--- PROVIDED MATERIAL ---

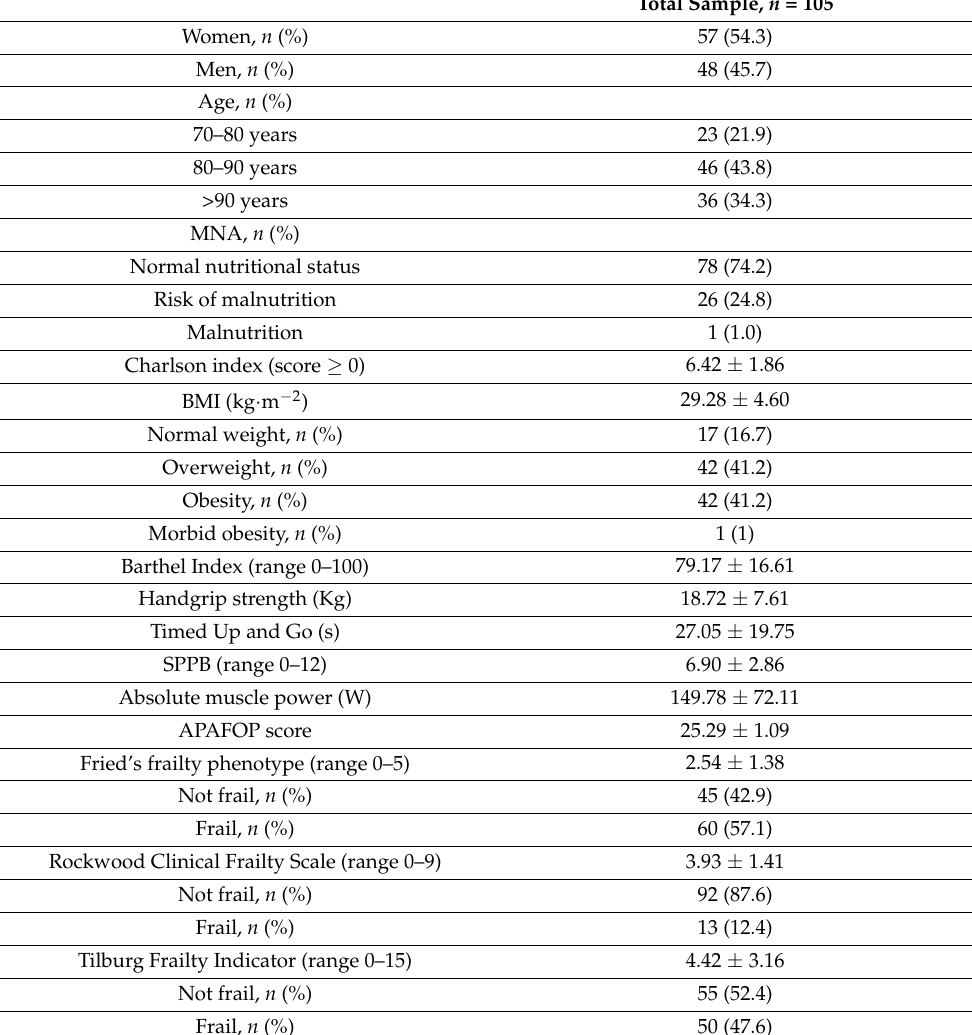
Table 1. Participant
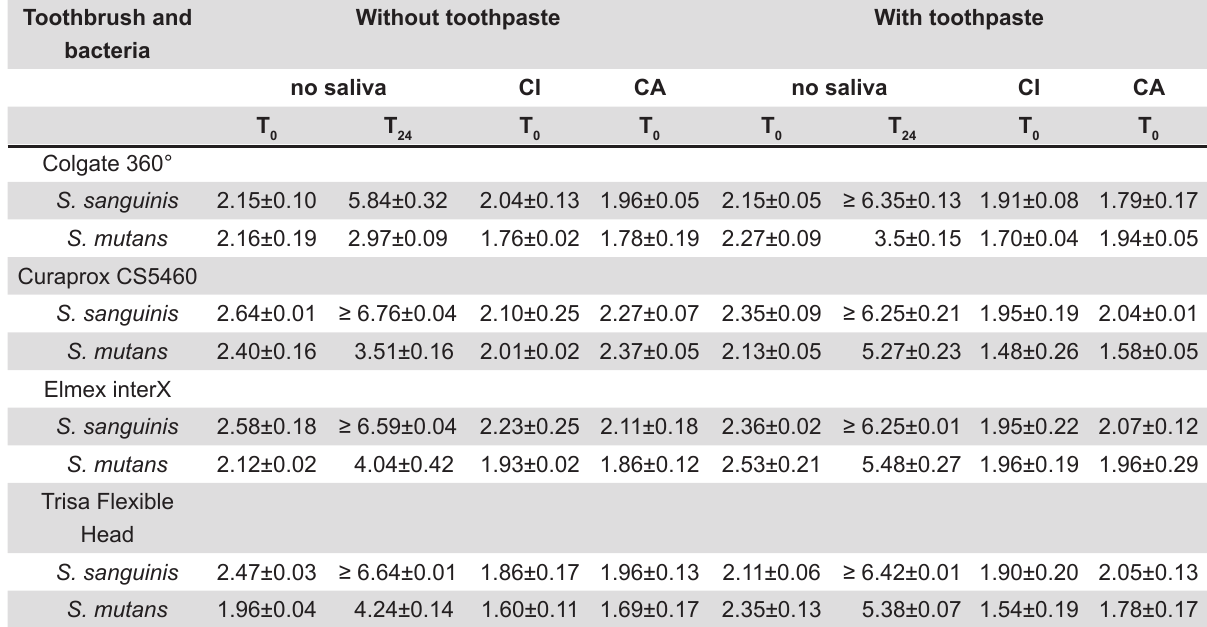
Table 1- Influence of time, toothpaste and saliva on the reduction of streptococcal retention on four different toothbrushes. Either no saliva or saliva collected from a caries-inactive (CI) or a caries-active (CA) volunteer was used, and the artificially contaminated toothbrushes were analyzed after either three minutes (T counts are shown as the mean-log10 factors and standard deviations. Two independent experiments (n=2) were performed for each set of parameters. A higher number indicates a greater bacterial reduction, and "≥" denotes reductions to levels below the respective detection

---
--- PROVIDED MATERIAL ---

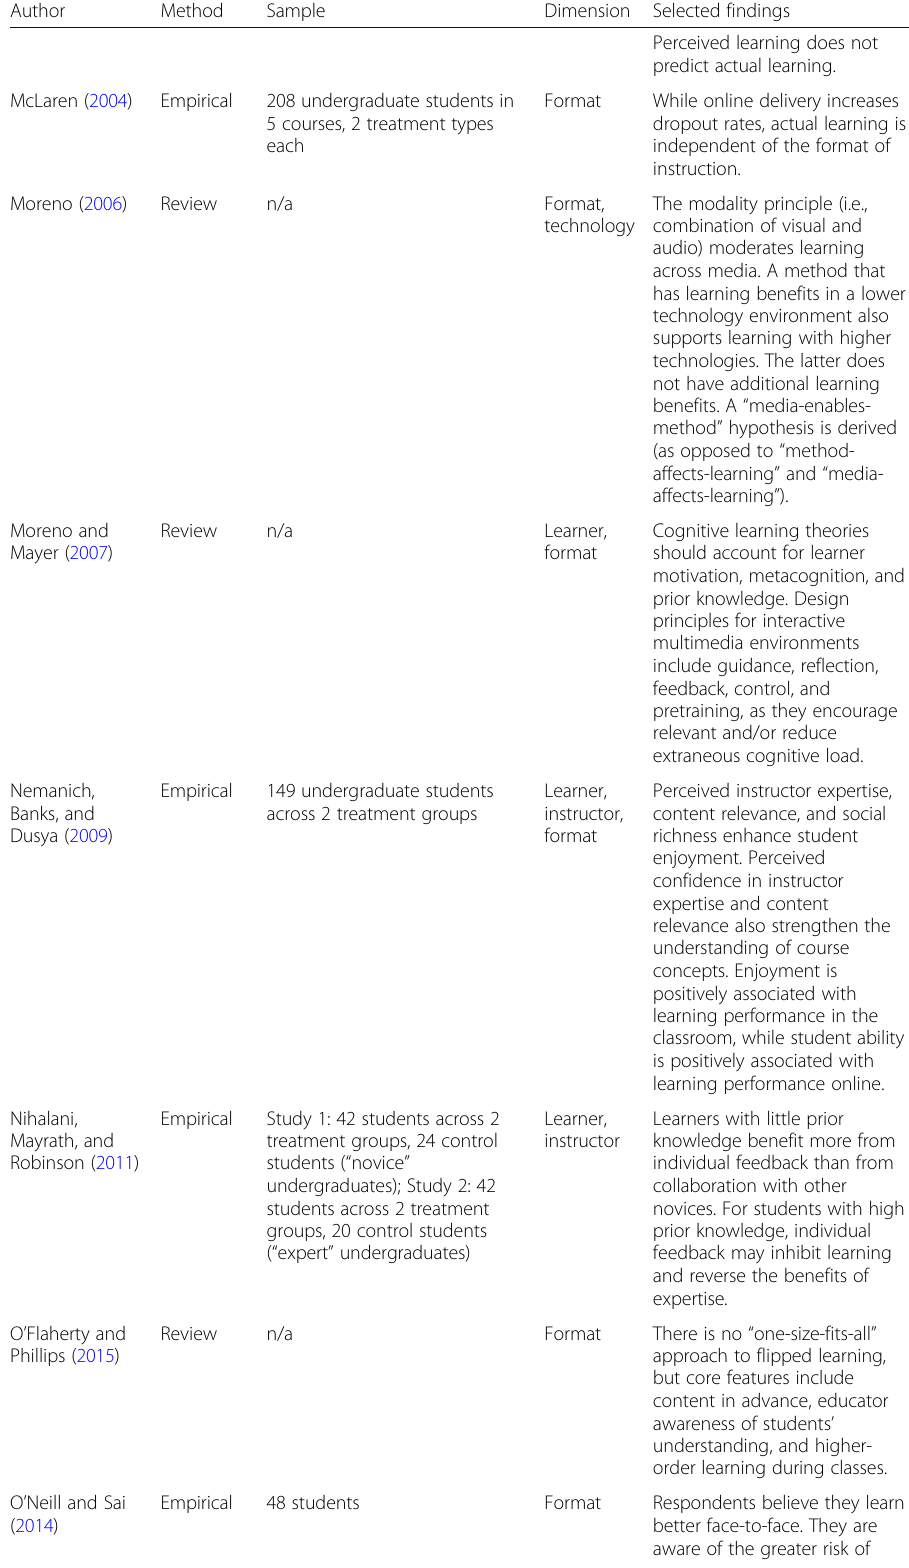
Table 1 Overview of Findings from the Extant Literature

---
--- PROVIDED MATERIAL ---

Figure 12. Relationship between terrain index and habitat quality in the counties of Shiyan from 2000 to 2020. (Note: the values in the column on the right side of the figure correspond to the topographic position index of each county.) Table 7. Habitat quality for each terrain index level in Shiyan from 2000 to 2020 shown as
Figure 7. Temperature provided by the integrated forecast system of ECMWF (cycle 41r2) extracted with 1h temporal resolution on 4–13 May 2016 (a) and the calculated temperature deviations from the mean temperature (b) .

---

_EXERCISE PROMPT:_
Using the entries, return every line where the word "deviations" can be found.

_SOLUTION TO THE EXERCISE:_
Table 1- Influence of time, toothpaste and saliva on the reduction of streptococcal retention on four different toothbrushes. Either no saliva or saliva collected from a caries-inactive (CI) or a caries-active (CA) volunteer was used, and the artificially contaminated toothbrushes were analyzed after either three minutes (T counts are shown as the mean-log10 factors and standard deviations. Two independent experiments (n=2) were performed for each set of parameters. A higher number indicates a greater bacterial reduction, and "≥" denotes reductions to levels below the respective detection
Figure 7. Temperature provided by the integrated forecast system of ECMWF (cycle 41r2) extracted with 1h temporal resolution on 4–13 May 2016 (a) and the calculated temperature deviations from the mean temperature (b) .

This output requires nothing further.